Jeanette Cajide has been equipped with an elite heart rate variability monitor since September. And a temperature-controlled mattress topper. And a continuous glucose monitor for levels. And an Oura ring, which measures heart rate variability as well as resting heart rate, breathing rate and temperature. “Yeah, I’m a little bit crazy about the devices,” says Ms. Cajide, director of strategy and operations at consulting firm Clareo.
She has a good reason. After returning to figure skating four years ago, she won a national championship. Then, last September, she broke her leg landing an axel jump. Ms. Cajide, 44 years old, will compete again in eight weeks – against many skaters who are half her age.
She tries to overwrite nearly two decades as a “sedentary adult” working in technology and investment banking. “I try to make up for lost time. I’m against time, ”she says. “With the sensors and data I can optimize in order to get the greatest possible mileage out of my body.”
One cannot escape the movement of the quantified self. Measuring biomarkers used to be the main concern of extreme athletes and extreme freaks. No more.
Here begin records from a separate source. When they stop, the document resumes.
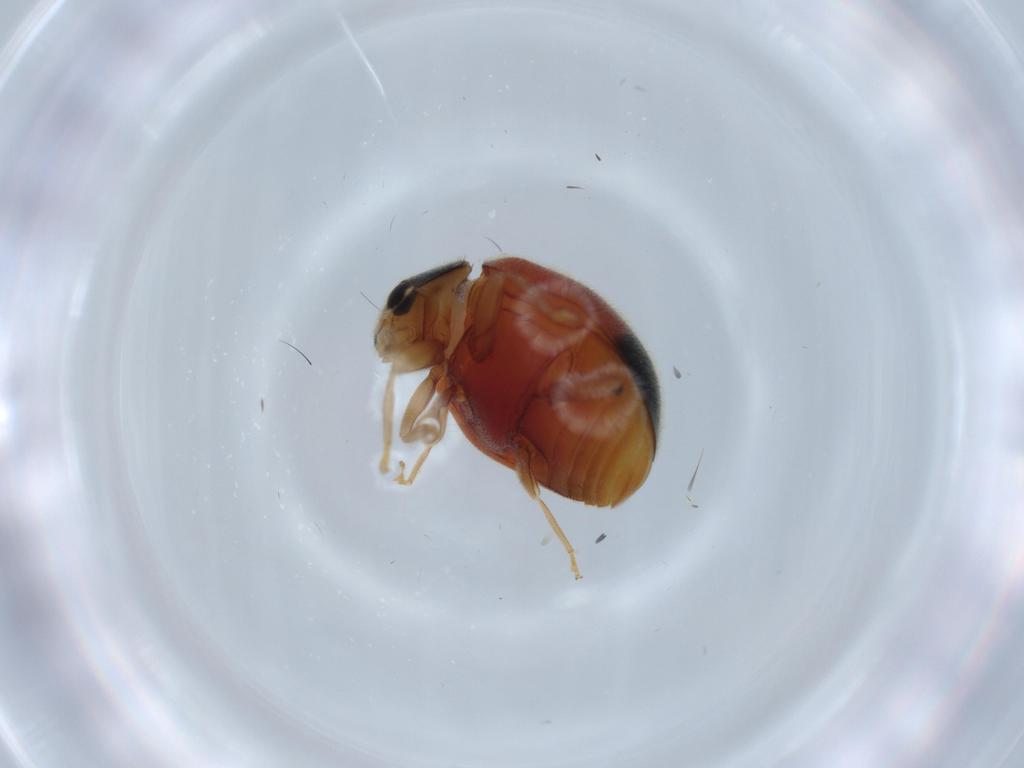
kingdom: Animalia
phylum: Arthropoda
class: Insecta
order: Coleoptera
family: Coccinellidae
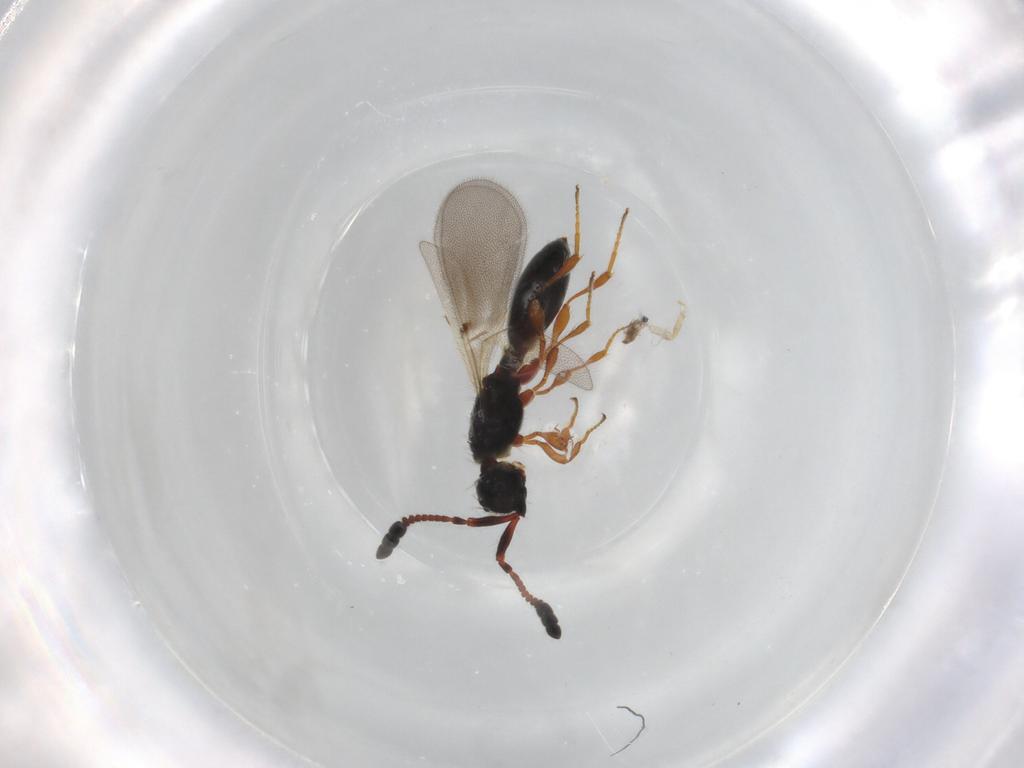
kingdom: Animalia
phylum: Arthropoda
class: Insecta
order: Hymenoptera
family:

“I think the attitude is changing. The severity of the pandemic has made people realize that having a sensor is not a good idea, ”says Michael Snyder, chairman of the genetics department at Stanford University’s School of Medicine, whose research suggests data from smartwatches, among other things – Changes in heart rate, steps and sleep – can be used to detect Covid-19 as early as nine days before symptoms.